#### TASK TO CARRY OUT
From the line with "vfov_deg: 21.9" to the line with "vfov_deg: 6.9", retype each line exactly as it stands in the records below, but skip the pictures.
THE DATA Block Start
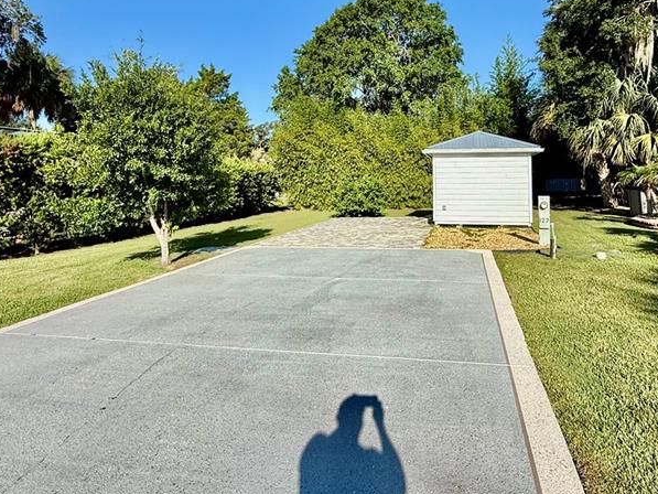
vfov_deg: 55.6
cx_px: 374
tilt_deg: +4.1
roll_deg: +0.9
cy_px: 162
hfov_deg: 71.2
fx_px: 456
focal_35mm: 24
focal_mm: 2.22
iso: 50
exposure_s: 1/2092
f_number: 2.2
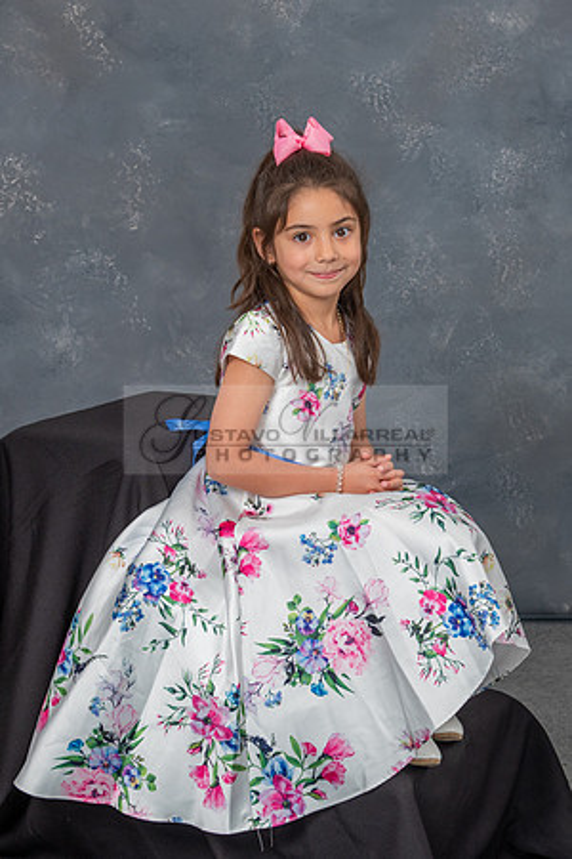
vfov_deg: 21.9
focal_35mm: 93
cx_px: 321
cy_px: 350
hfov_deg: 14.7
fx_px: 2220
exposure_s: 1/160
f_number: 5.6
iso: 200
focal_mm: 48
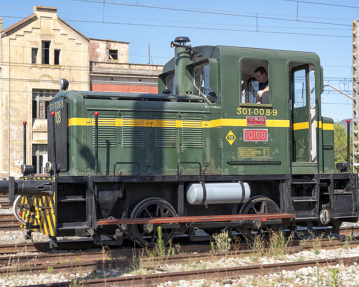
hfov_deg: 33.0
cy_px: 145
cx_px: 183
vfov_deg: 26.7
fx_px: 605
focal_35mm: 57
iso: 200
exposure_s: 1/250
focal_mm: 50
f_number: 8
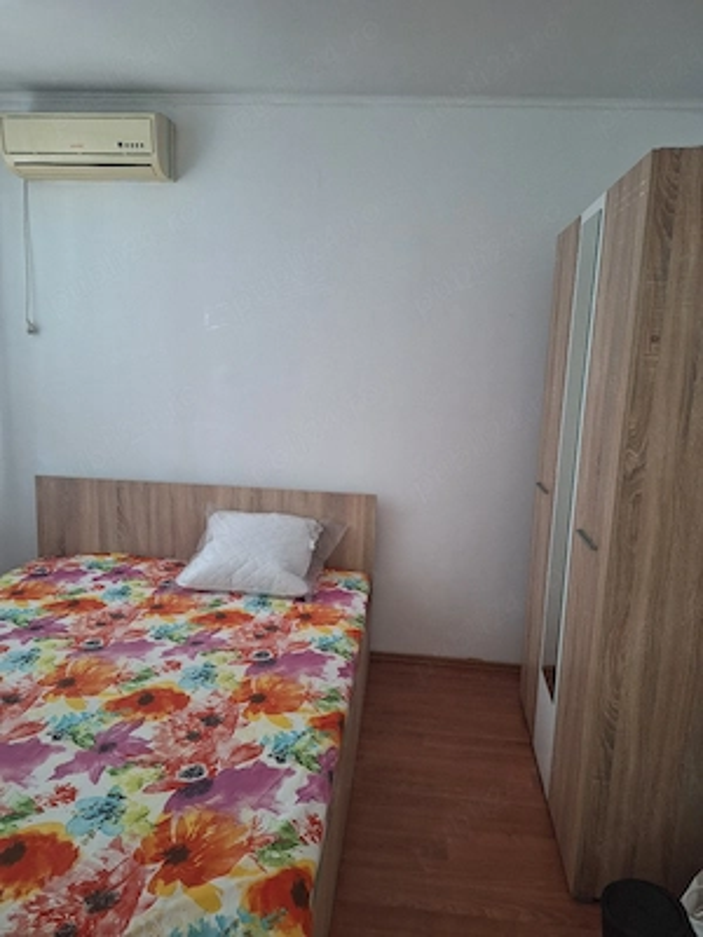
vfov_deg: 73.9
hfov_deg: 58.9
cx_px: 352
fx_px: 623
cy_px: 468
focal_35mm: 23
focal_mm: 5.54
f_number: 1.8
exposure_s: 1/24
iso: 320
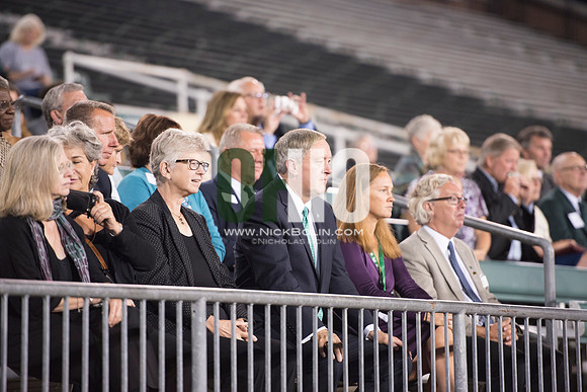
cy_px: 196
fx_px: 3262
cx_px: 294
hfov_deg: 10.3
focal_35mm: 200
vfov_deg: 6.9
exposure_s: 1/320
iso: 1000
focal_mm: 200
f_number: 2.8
THE DATA Block End
THE DATA Block Start
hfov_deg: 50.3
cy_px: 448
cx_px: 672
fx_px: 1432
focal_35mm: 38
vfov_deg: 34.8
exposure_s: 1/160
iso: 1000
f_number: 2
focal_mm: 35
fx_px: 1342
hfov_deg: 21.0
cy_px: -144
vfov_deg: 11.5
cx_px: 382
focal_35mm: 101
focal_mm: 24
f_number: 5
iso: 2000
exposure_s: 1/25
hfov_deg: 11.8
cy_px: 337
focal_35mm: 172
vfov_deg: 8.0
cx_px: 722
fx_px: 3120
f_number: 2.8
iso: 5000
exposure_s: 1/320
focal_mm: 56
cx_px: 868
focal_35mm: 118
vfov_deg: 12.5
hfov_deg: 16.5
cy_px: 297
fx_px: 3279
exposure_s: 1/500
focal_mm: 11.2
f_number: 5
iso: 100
THE DATA Block End
#### SOLVED EXERCISE
vfov_deg: 21.9
focal_35mm: 93
cx_px: 321
cy_px: 350
hfov_deg: 14.7
fx_px: 2220
exposure_s: 1/160
f_number: 5.6
iso: 200
focal_mm: 48
hfov_deg: 33.0
cy_px: 145
cx_px: 183
vfov_deg: 26.7
fx_px: 605
focal_35mm: 57
iso: 200
exposure_s: 1/250
focal_mm: 50
f_number: 8
vfov_deg: 73.9
hfov_deg: 58.9
cx_px: 352
fx_px: 623
cy_px: 468
focal_35mm: 23
focal_mm: 5.54
f_number: 1.8
exposure_s: 1/24
iso: 320
cy_px: 196
fx_px: 3262
cx_px: 294
hfov_deg: 10.3
focal_35mm: 200
vfov_deg: 6.9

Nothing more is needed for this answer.